There are two competing demands on slitting saws: Rigidity and reach. I opted to allow a bit of both by cutting a long mandrel and an assortment of sleeves so I could mount the saw closer to the headstock for rigidity or out farther to reach over what I was cutting.
I cut my sleeves from the same stock as the mandrel, boring them for a tight
sliding fit on the mandrel. I also cut two washers to grip the saw blade
at a larger diameter, from 1" bar stock, and two end caps for the assembly,
one to take a cap screw, one with a taper to fit a flat-head screw.
The latter offers a chance to cut up closer to an obstruction,
should the need arise.
Using the Saw
I have read questions on-line about whether these Harbor Freight saws are any good for cutting steel. My answer is yes, based on this experiment, they cut just fine. I think those who said no were running them at high RPM (the saws have "Max. RPM 13,000" imprinted on them). High RPM might be correct for cutting basswood or even brass, but to cut steel, go slow.
I made the slit through 5/16" thick steel plate in just one pass, running the saw at about 525 rpm, advancing the saw slowly and keeping the blade wet with oil. I started with the blade in the hole intended to fit the quill and cut toward the rear by moving the cross slide toward the front.
In the photo, you can see a pile of very fine swarf ahead of the blade as it cuts. The oil made this pile rather stable and it simply grew as the cut advanced. Another pile of very oily swarf accumulated on the cross-slide next to the edge of the support slug, scraped off the sides of the blade as it re-entered the cut from below. At no point did I experience any symptoms of binding.
This is the first job I've done on this lathe where I really could have used a cutting fluid reclamation and circulation system.
In making my dial indicator snug, I used the same saw blade to make at least ten more cuts in the same 5/16" (8mm) thick steel stock, both cutting around the outside of rectangular blanks and making several clamping slits. The blade still shows no sign of wear. All of my cuts have been through the full thickness of the plate in one pass, and I have seen no problems with the cut wandering over cut lengths a bit longer than one inch.
One change I made is to use climbing cuts with this saw. This saves oil (thereby reducing the mess).

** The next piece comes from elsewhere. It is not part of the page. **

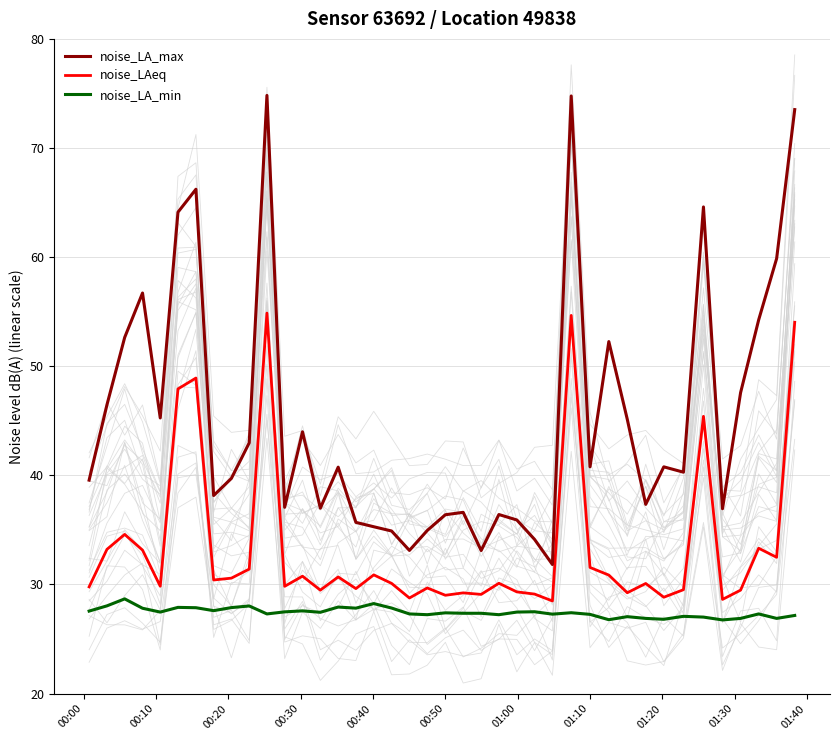

True or false: noise_LAeq has more than 1 interior local peaks.

True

Why? Because with the blade entering the cut from the top, the workpiece scrapes oil off the blade and keeps it in a puddle on top, were it can easily recirculate. In contrast, a normal (non climbing) cut creates an oil puddle on the underside of the workpiece where most of the oil drips down onto the cross slide and carriage.
With climbing cuts (regardles of whether sawing, fly-cutting or milling) you need to avoid all backlash! On a small lathe like my Taig, I do this by using finger pressure on the cross slide. It really doesn't matter whether you press against the direction of motion or with the direction of motion, so long as you don't allow any slack in the cross-slide position. If you do allow it, the saw stops instantly, jamming, the same symptom you get if you feed too fast. This risks breaking the blade, although I have had several saw jams with no ill consequences.
The slitting saw mandrel has occasionally been useful for other purposes. For example, when I got an old Sherline chuck for my Taig lathe, I had to bore the back of the chuck, and I did that by clamping the chuck on the mandrel with its back exposed to the toolpost.